L'histoire :
Au nord-est de l’Inde, dans l’Etat le plus peuplé : l’Uttar Pradesh et ses 190 millions d’habitants. Bhola et Ram Avatar sont ce que l’on appelle des « intouchables » (ou dalits, opprimés), une catégorie de la population indienne faite de vidangeurs, d’équarisseurs, située au plus bas l’échelle sociale et en marge du système traditionnel des castes. Ce sont aussi des musahars, c’est-à-dire des dalits chargés de chasser les rats. Les deux hommes racontent leur quotidien fait de misère, de sous-alimentation, de maladies mortelles, d’analphabétisme, de corruption, d’endettement et de violence. Dans un pays à la croissance économique exceptionnelle, il y a les nouveaux riches, la classe moyenne, mais aussi tous ceux que l’Etat abandonne sur le bord des routes, les plus nombreux : 836 millions d’Indiens vivent avec moins d’un-demi dollar par jour. Pour tous ces dalits, les situations ubuesques se multiplient. Oui, les programmes d’assistance alimentaire existent, mais ils ne servent qu’à enrichir les puissants : pour accéder à ces programmes, les dalits doivent s’endetter pour payer des pots-de-vin aux intermédiaires, ceux-là mêmes qui leur redistribuent les denrées alimentaires. Problème : les sacs de riz, en fait, sont le plus souvent revendus au marché noir par les intermédiaires. Ou quand l’endettement nourrit encore plus la pauvreté. 85% de l’argent consacré au développement serait détourné en Inde…

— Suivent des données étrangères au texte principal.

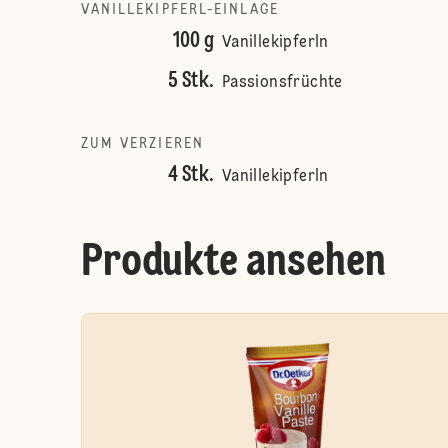
VANILLEKIPFERL-EINLAGE
100 g
Vanillekipferln
5 Stk.
Passionsfrüchte
ZUM VERZIEREN
4 Stk.
Vanillekipferln
Produkte ansehen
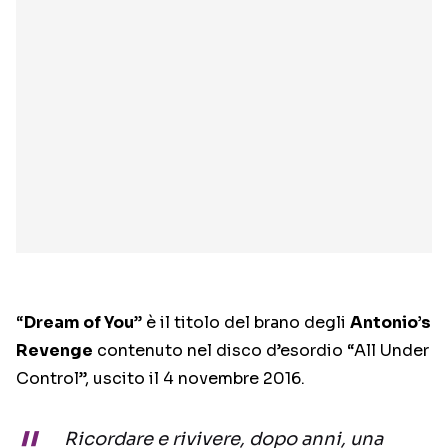
“
Dream of You
” è il titolo del brano degli
Antonio’s
Revenge
contenuto nel disco d’esordio “All Under
Control”, uscito il 4 novembre 2016.
Ricordare e rivivere, dopo anni, una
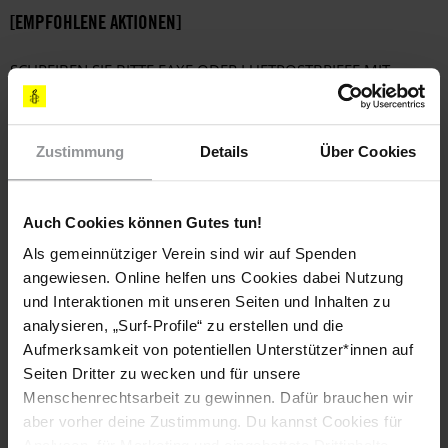
[EMPFOHLENE AKTIONEN]
SCHREIBEN SIE BITTE FAXE ODER LUFTPOSTBRIEFE MIT
FOLGENDEN FORDERUNGEN
Ich fordere Sie auf, die gegen Alexander David Sánchez
Álvarez gerichteten Drohungen in unabhängiger,
Zustimmung
Details
Über Cookies
umfassender und unparteiischer Weise zu untersuchen,
die Ermittlungsergebnisse bekannt zu machen und die
Verantwortlichen vor Gericht zu stellen.
Auch Cookies können Gutes tun!
Ich bitte Sie eindringlich, unverzüglich angemessene
Als gemeinnütziger Verein sind wir auf Spenden
Schutzmaßnahmen für Alexander David Sánchez Álvarez
angewiesen. Online helfen uns Cookies dabei Nutzung
in Übereinstimmung mit seinen Wünschen zu ergreifen.
und Interaktionen mit unseren Seiten und Inhalten zu
analysieren, „Surf-Profile“ zu erstellen und die
Ich möchte Sie daran erinnern, dass
Aufmerksamkeit von potentiellen Unterstützer*innen auf
MenschenrechtlerInnen das Recht haben, ihren
Seiten Dritter zu wecken und für unsere
Aktivitäten ohne Einschränkungen oder Angst vor
Menschenrechtsarbeit zu gewinnen. Dafür brauchen wir
Repressalien nachzugehen, wie es in der UN-Erklärung
zum Schutz von Menschenrechtsverteidigern
aber vorher deine Zustimmung. Du kannst Cookies für
festgeschrieben ist.
Analysen, für Marketing und eingebettete Drittinhalte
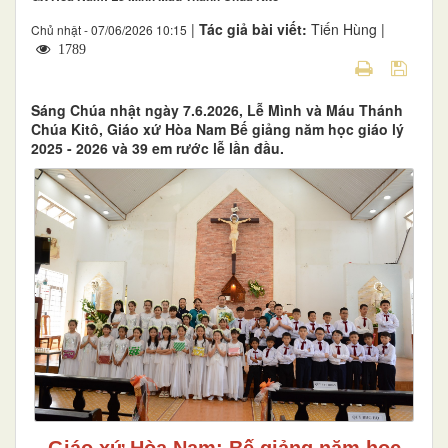
|
Tác giả bài viết:
Tiến Hùng |
Chủ nhật - 07/06/2026 10:15
1789
Sáng Chúa nhật ngày 7.6.2026, Lễ Mình và Máu Thánh
Chúa Kitô, Giáo xứ Hòa Nam Bế giảng năm học giáo lý
2025 - 2026 và 39 em rước lễ lần đầu.
Giáo xứ Hòa Nam: Bế giảng năm học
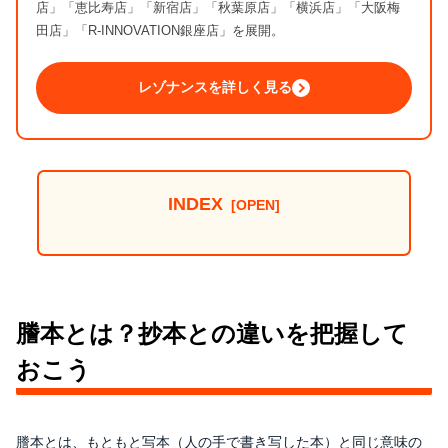
店」「恵比寿店」「新宿店」「秋葉原店」「横浜店」「大阪梅
田店」「R-INNOVATION銀座店」を展開。
レゾナンスを詳しく見る
INDEX
謄本とは？抄本との違いを把握して
おこう
謄本とは、もともと写本（人の手で書き写した本）と同じ意味の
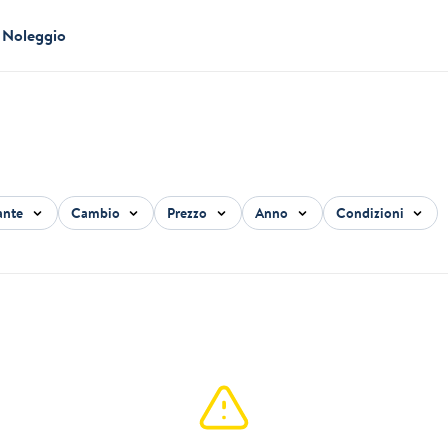
Noleggio
ante
Cambio
Prezzo
Anno
Condizioni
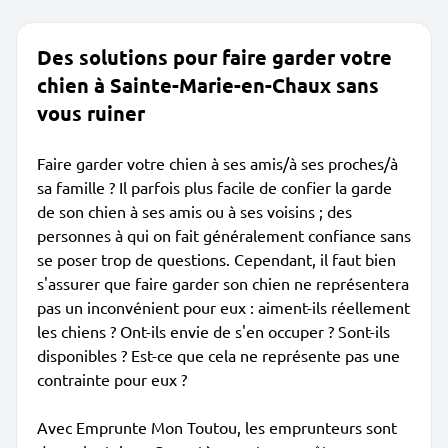
Des solutions pour faire garder votre
chien à Sainte-Marie-en-Chaux sans
vous ruiner
Faire garder votre chien à ses amis/à ses proches/à
sa famille ? Il parfois plus facile de confier la garde
de son chien à ses amis ou à ses voisins ; des
personnes à qui on fait généralement confiance sans
se poser trop de questions. Cependant, il faut bien
s'assurer que faire garder son chien ne représentera
pas un inconvénient pour eux : aiment-ils réellement
les chiens ? Ont-ils envie de s'en occuper ? Sont-ils
disponibles ? Est-ce que cela ne représente pas une
contrainte pour eux ?
Avec Emprunte Mon Toutou, les emprunteurs sont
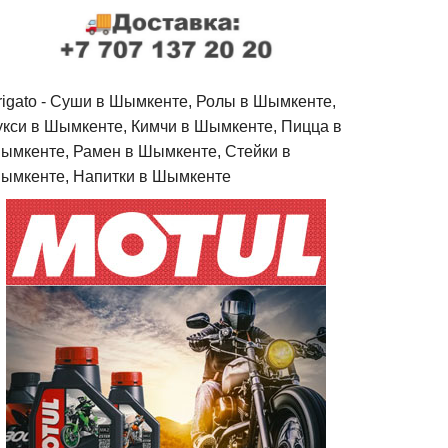
rigato - Cуши в Шымкенте, Ролы в Шымкенте,
укси в Шымкенте, Кимчи в Шымкенте, Пицца в
ымкенте, Рамен в Шымкенте, Стейки в
ымкенте, Напитки в Шымкенте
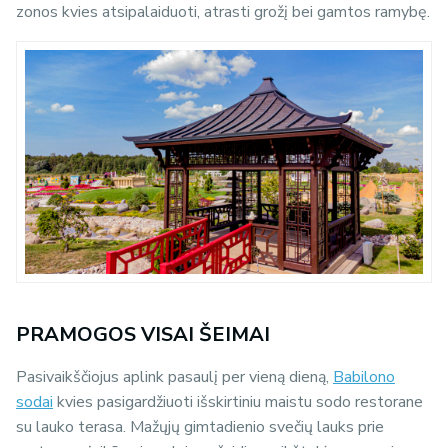
zonos kvies atsipalaiduoti, atrasti grožį bei gamtos ramybę.
PRAMOGOS VISAI ŠEIMAI
Pasivaikščiojus aplink pasaulį per vieną dieną,
Babilono
sodai
kvies pasigardžiuoti išskirtiniu maistu sodo restorane
su lauko terasa. Mažųjų gimtadienio svečių lauks prie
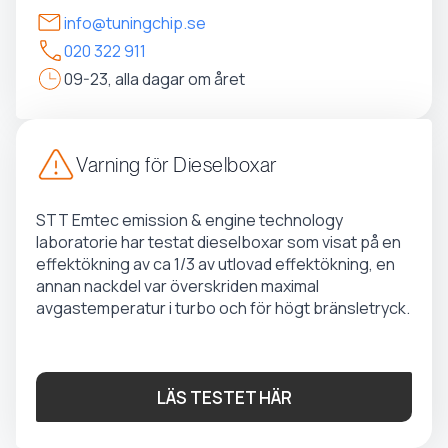
info@tuningchip.se
020 322 911
09-23, alla dagar om året
Varning för Dieselboxar
STT Emtec emission & engine technology
laboratorie har testat dieselboxar som visat på en
effektökning av ca 1/3 av utlovad effektökning, en
annan nackdel var överskriden maximal
avgastemperatur i turbo och för högt bränsletryck.
LÄS TESTET HÄR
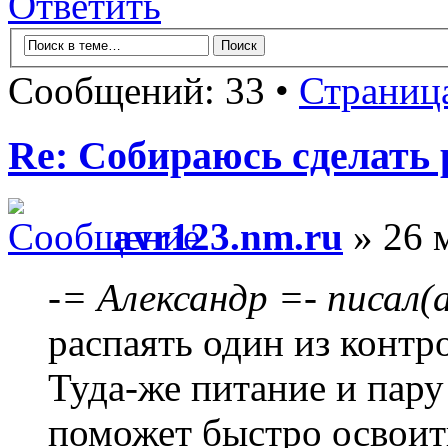
Ответить
Сообщений: 33 •
Страниц
Re: Собираюсь сделать 
avr123.nm.ru
» 26 
-= Александр =- писал(а
распаять один из контр
Туда-же питание и пару
поможет быстро освои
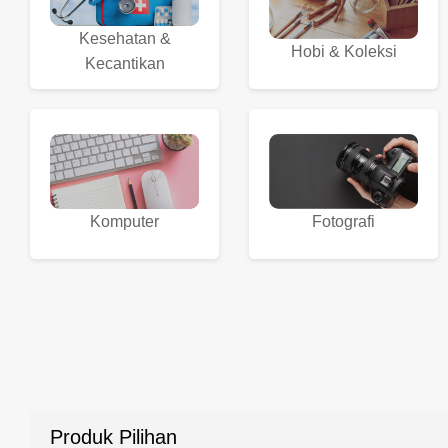
Kesehatan &
Hobi & Koleksi
Kecantikan
Komputer
Fotografi
Produk Pilihan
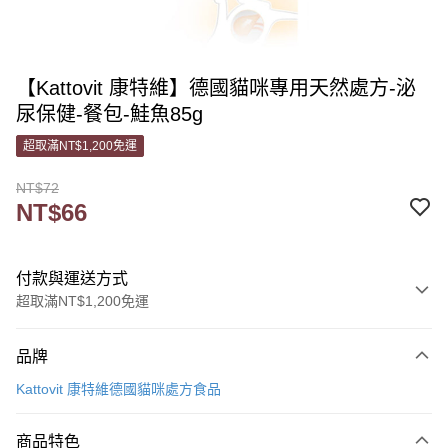
【Kattovit 康特維】德國貓咪專用天然處方-泌
尿保健-餐包-鮭魚85g
超取滿NT$1,200免運
NT$72
NT$66
付款與運送方式
超取滿NT$1,200免運
付款方式
品牌
信用卡一次付款
Kattovit 康特維德國貓咪處方食品
信用卡分期付款
3 期 0 利率 每期
NT$22
21家銀行
商品特色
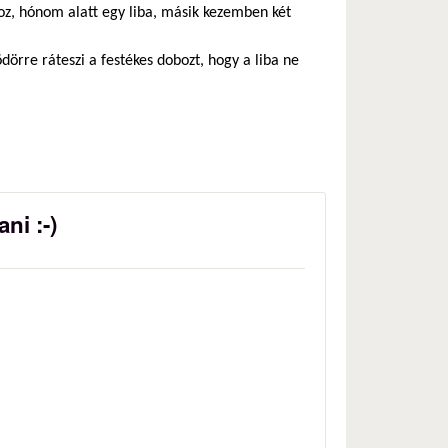
oz, hónom alatt egy liba, másik kezemben két
vödörre ráteszi a festékes dobozt, hogy a liba ne
ni :-)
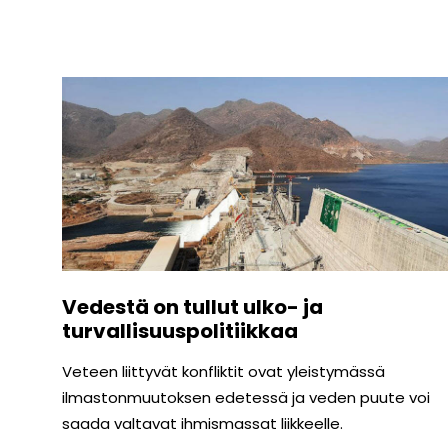
Vedestä on tullut ulko- ja
turvallisuuspolitiikkaa
Veteen liittyvät konfliktit ovat yleistymässä
ilmastonmuutoksen edetessä ja veden puute voi
saada valtavat ihmismassat liikkeelle.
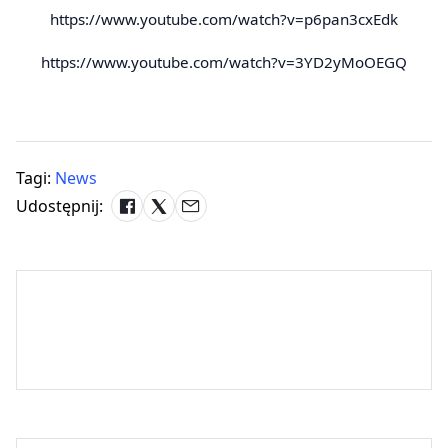
https://www.youtube.com/watch?v=p6pan3cxEdk
https://www.youtube.com/watch?v=3YD2yMoOEGQ
Tagi:
News
Udostępnij:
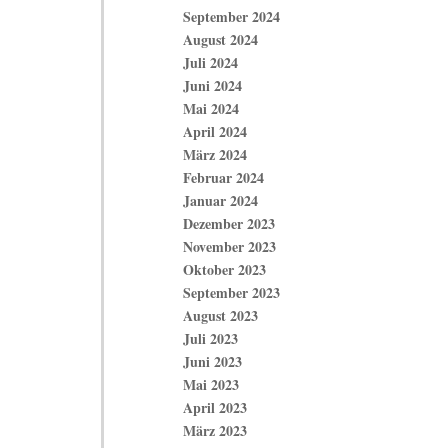
September 2024
August 2024
Juli 2024
Juni 2024
Mai 2024
April 2024
März 2024
Februar 2024
Januar 2024
Dezember 2023
November 2023
Oktober 2023
September 2023
August 2023
Juli 2023
Juni 2023
Mai 2023
April 2023
März 2023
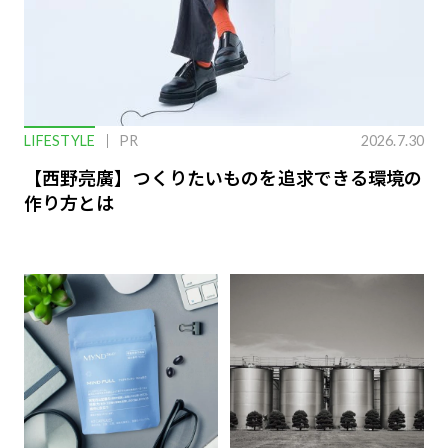
LIFESTYLE
PR
2026.7.30
【西野亮廣】つくりたいものを追求できる環境の
作り方とは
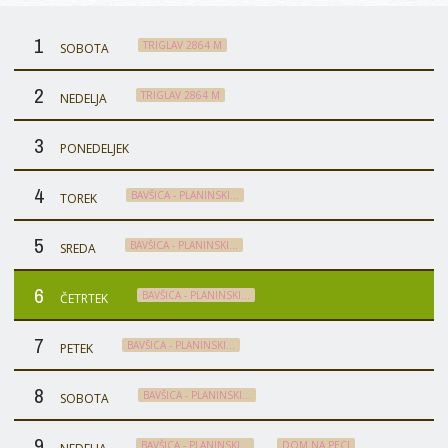
1
TRIGLAV 2864 M
SOBOTA
2
TRIGLAV 2864 M
NEDELJA
3
PONEDELJEK
4
BAVŠICA - PLANINSKI…
TOREK
5
BAVŠICA - PLANINSKI…
SREDA
6
BAVŠICA - PLANINSKI…
ČETRTEK
7
BAVŠICA - PLANINSKI…
PETEK
8
BAVŠICA - PLANINSKI…
SOBOTA
9
BAVŠICA - PLANINSKI…
DOM NA PECI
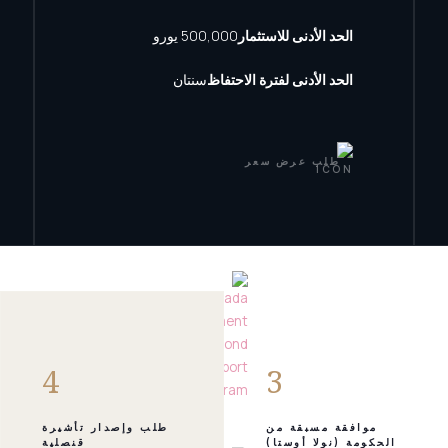
الحد الأدنى للاستثمار
500,000 يورو
الحد الأدنى لفترة الاحتفاظ
سنتان
طلب عرض سعر
4
3
موافقة مسبقة من
طلب وإصدار تأشيرة
الحكومة (نولا أوستا)
قنصلية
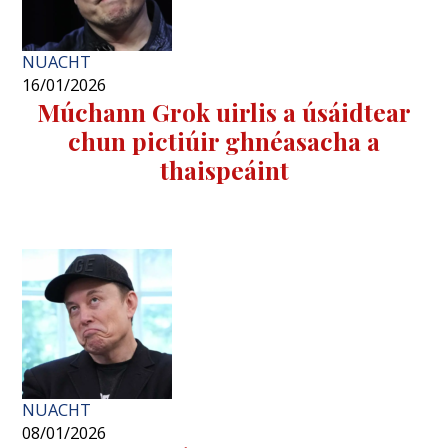
NUACHT
16/01/2026
Múchann Grok uirlis a úsáidtear
chun pictiúir ghnéasacha a
thaispeáint
NUACHT
08/01/2026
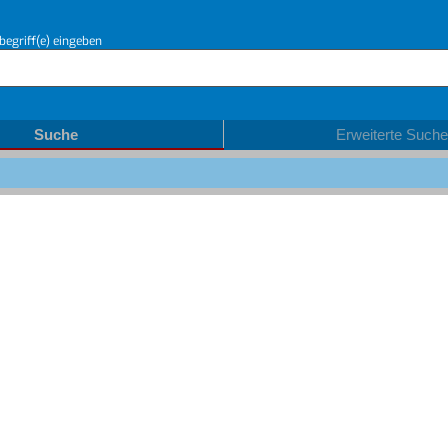
begriff(e) eingeben
Suche
Erweiterte Suche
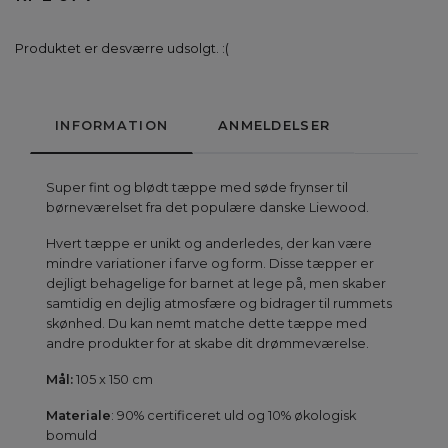
Produktet er desværre udsolgt. :(
INFORMATION
ANMELDELSER
Super fint og blødt tæppe med søde frynser til
børneværelset fra det populære danske Liewood.
Hvert tæppe er unikt og anderledes, der kan være
mindre variationer i farve og form. Disse tæpper er
dejligt behagelige for barnet at lege på, men skaber
samtidig en dejlig atmosfære og bidrager til rummets
skønhed. Du kan nemt matche dette tæppe med
andre produkter for at skabe dit drømmeværelse.
Mål:
105 x 150 cm
Materiale
: 90% certificeret uld og 10% økologisk
bomuld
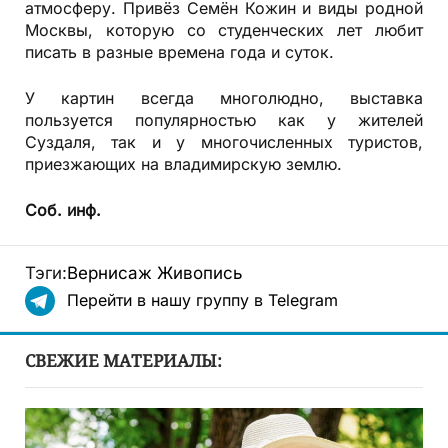
атмосферу. Привёз Семён Кожин и виды родной
Москвы, которую со студенческих лет любит
писать в разные времена года и суток.
У картин всегда многолюдно, выставка
пользуется популярностью как у жителей
Суздаля, так и у многочисленных туристов,
приезжающих на владимирскую землю.
Соб. инф.
Тэги:
Вернисаж
Живопись
Перейти в нашу группу в Telegram
СВЕЖИЕ МАТЕРИАЛЫ:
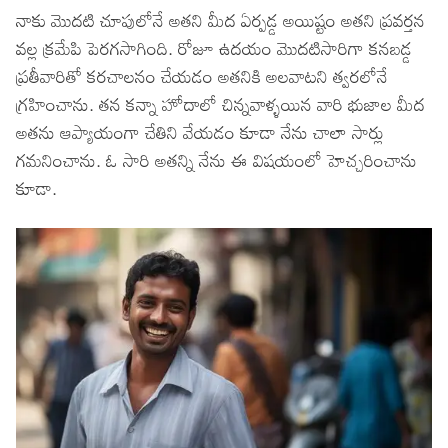
నాకు మొదటి చూపులోనే అతని మీద ఏర్పడ్డ అయిష్టం అతని ప్రవర్తన
వల్ల క్రమేపి పెరగసాగింది. రోజూ ఉదయం మొదటిసారిగా కనబడ్డ
ప్రతీవారితో కరచాలనం చేయడం అతనికి అలవాటని త్వరలోనే
గ్రహించాను. తన కన్నా హోదాలో చిన్నవాళ్ళయిన వారి భుజాల మీద
అతను ఆప్యాయంగా చేతిని వేయడం కూడా నేను చాలా సార్లు
గమనించాను. ఓ సారి అతన్ని నేను ఈ విషయంలో హెచ్చరించాను
కూడా.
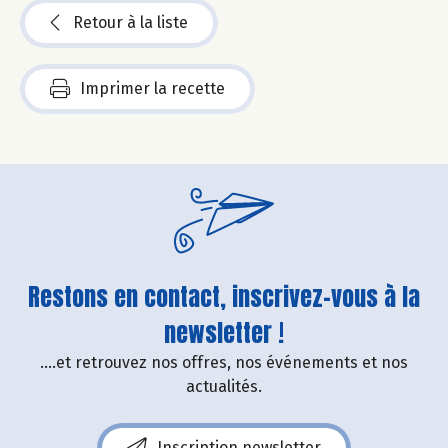
Retour à la liste
Imprimer la recette
Restons en contact, inscrivez-vous à la
newsletter !
....et retrouvez nos offres, nos événements et nos
actualités.
Inscription newsletter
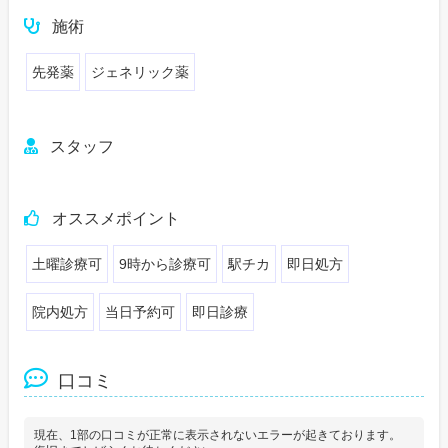
施術
先発薬
ジェネリック薬
スタッフ
オススメポイント
土曜診療可
9時から診療可
駅チカ
即日処方
院内処方
当日予約可
即日診療
口コミ
現在、1部の口コミが正常に表示されないエラーが起きております。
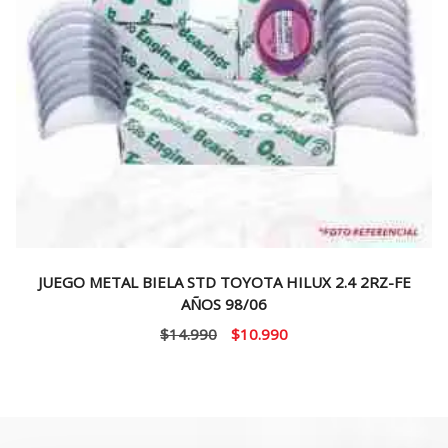
JUEGO METAL BIELA STD TOYOTA HILUX 2.4 2RZ-FE
AÑOS 98/06
El
El
$
14.990
$
10.990
precio
precio
original
actual
era:
es:
$14.990.
$10.990.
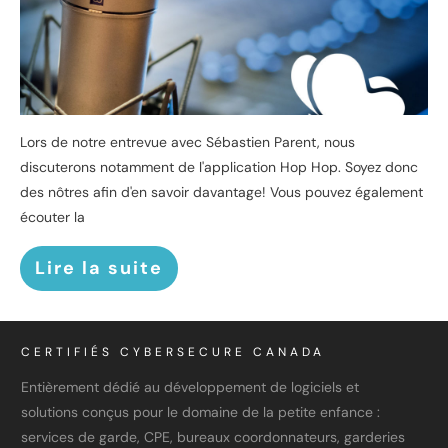
Lors de notre entrevue avec Sébastien Parent, nous
discuterons notamment de l'application Hop Hop. Soyez donc
des nôtres afin d'en savoir davantage!
Vous pouvez également
écouter la
Lire la suite
CERTIFIÉS CYBERSECURE CANADA
Entièrement dédié au développement de logiciels et
solutions conçus pour le domaine de la petite enfance :
services de garde, CPE, bureaux coordonnateurs, garderies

Ce qu'on en pense sur la planète BD :
Attention, cette chronique porte uniquement sur la BD de 30 pages d’une revue qui en comporte plus de 200. XXI est une revue récente dédiée au grand reportage, dans la veine des fleurons de la presse américaine (The New Yorker, Atlantic Monthly, Vanity Fair) et des grands journalistes tels qu’Albert Londres ou Joseph Kessel. Suffisamment rare pour être souligné, la BD est traitée comme un genre à part entière dans la revue. Ainsi chaque trimestre, 30 planches inédites de reportage BD y sont publiées. Jean-Philippe Stassen ou Jacques Ferrandez ont réalisé les premiers reportages de XXI. Ici, Joe Sacco, un des pionniers du journalisme d’immersion en bande dessinée, explore l’Inde des marginaux et des laissés-pour-compte, dans un pays à la croissance exceptionnelle. Et pourtant. Le portrait de cet Etat de l’Union, l’Uttar Pradesh, fait froid dans le dos : pauvres et indigents (dalits ou musahars) sont maintenus dans la misère par leurs propres chefs. Leur lot quotidien : sous-alimentation (trouver à manger dans les trous de rats est un métier à part entière), maladies, corruption, illettrisme, endettement, violence en cas de rébellion, absence de projet professionnel… Sinistre réalité d’un pays où les inégalités socio-économiques sont exacerbées, d’autant plus que le système féodal des castes cohabite difficilement avec un présent démocratique et capitaliste. Le trait de Sacco, assez impersonnel et neutre, vient quant à lui souligner l’oubli et l’ignorance dans lesquels sont rejetés les hors castes. Seul bémol à ce reportage salutaire, l’attitude du journaliste qui, malgré son souci d’objectivité, flirte parfois avec un misérabilisme agaçant. Pédagogique et informatif néanmoins, ce récit témoignage propose au final un regard glaçant, documenté et éclairant sur l’Inde des pauvres.